I would like to inspire a movement to help people start bringing their Someday Maybe’s into today. If something is worthy of being on your Someday Maybe list, why wait until you are too old or too tired to enjoy the activity? Even if you need to start doing the activity on a smaller scale first, it’s time to bring those Someday Maybe’s into today, or simply cross them off the list and stop kidding yourself.
Can you please give us your favorite “Life Lesson Quote”? Can you share how that was relevant to you in your life?
This correlates perfectly to what I was just mentioning about the “Someday Maybe” movement that I would like to start.
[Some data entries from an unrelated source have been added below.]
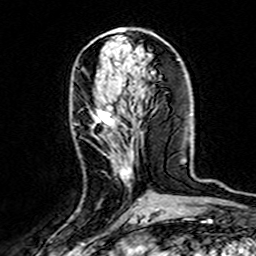
Breast MRI (dynamic contrast-enhanced), one axial slice; position 68 of 160 along the scan axis; cropped to one breast; dynamic contrast-enhanced series, time point 2 of 7 at this slice position (early post-contrast); 3 T; TE 4.6 ms, TR 7.4 ms; 1 mm slice thickness; 256 × 256 image matrix, field of view 144 × 144 mm. Female patient.
Structures marked on this image (semi-automatically segmented with operator editing):
- enhancing-tissue mask used for the functional tumour volume (all voxels passing the contrast-enhancement thresholds inside the analysis volume; usually the tumour): bounding box <95,107,140,201> (left, top, right, bottom; pixels)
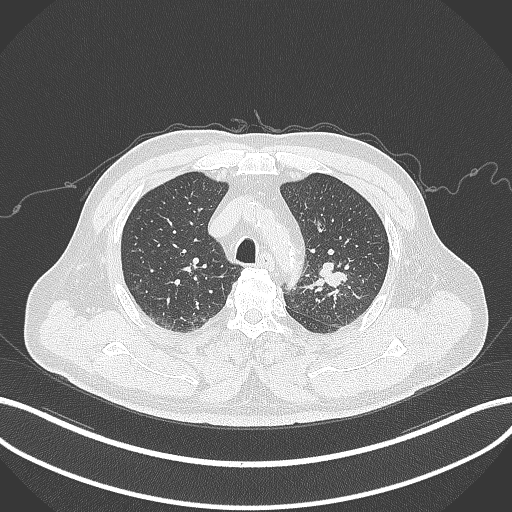
Chest CT, one axial slice; position 235 of 286 along the scan axis; reconstruction kernel B70f; 120 kVp; lung window (W 1500 / L -600 HU); 512 × 512 image matrix, field of view 400 × 400 mm. Male patient, age 67 years. From the clinical record (not read from this slice): clinical TNM (as recorded): T2a N1 M0; histopathological grade: G3.
Annotated regions visible in this slice (bounding box drawn by a radiologist):
- lung tumour (recorded histology: adenocarcinoma): box from (x=315, y=257) to (x=350, y=291) px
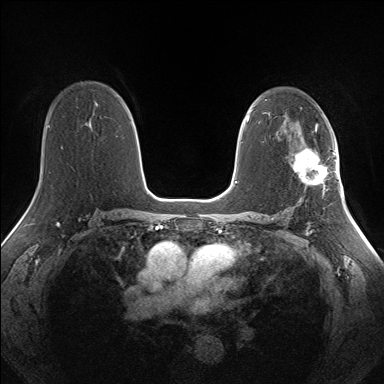
Breast MRI (dynamic contrast-enhanced), one axial slice; position 92 of 160 along the scan axis; dynamic contrast-enhanced series, time point 2 of 7 at this slice position (early post-contrast); 1.5 T; TE 1.5 ms, TR 5 ms; 384 × 384 image matrix, field of view 330 × 330 mm. Female patient.
Structures marked on this image (semi-automatically segmented with operator editing):
- enhancing-tissue mask used for the functional tumour volume (all voxels passing the contrast-enhancement thresholds inside the analysis volume; usually the tumour): bounding box <291,148,335,187> (left, top, right, bottom; pixels)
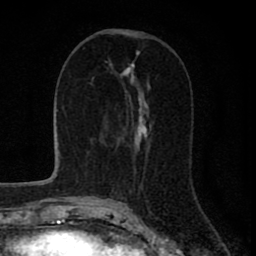
Breast MRI (dynamic contrast-enhanced), one axial slice; position 34 of 80 along the scan axis; cropped to one breast; dynamic contrast-enhanced series, time point 2 of 8 at this slice position (early post-contrast); 1.5 T; TE 2.8 ms, TR 7.1 ms; 2 mm slice thickness; 256 × 256 image matrix, field of view 140 × 140 mm. Female patient.
Structures marked on this image (semi-automatically segmented with operator editing):
- enhancing-tissue mask used for the functional tumour volume (all voxels passing the contrast-enhancement thresholds inside the analysis volume; usually the tumour): bounding box <116,95,149,152> (left, top, right, bottom; pixels)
One of my favorite life lesson quotes is:
“Someday is not a day of the week. If not now, when?” — Unknown
I used to be guilty of having a lot of Someday Maybe’s that I kept saying to myself but never got around to. After my fire, I finally realized that there is no time like the present to do the things that bring us joy. I now schedule those activities on my calendar just like any other meeting. I recommend that everyone else do the same.
Some of the biggest names in Business, VC funding, Sports, and Entertainment read this column. Is there a person in the world, or in the US with whom you would love to have a private breakfast or lunch with, and why? He or she might just see this if we tag them 🙂
I would love to have a private breakfast or lunch with Arianna Huffington. I’ve already met her and spoken to her a few times in some small group settings through Genius Network (one of the CEO mastermind groups that I’m a member of) but would love to continue the conversation in a one on one setting. Ms. Huffington is someone I admire and have a lot of alignment with regarding her life experiences in finding balance, and in building her Thrive Global publishing empire that is focused on quality of life.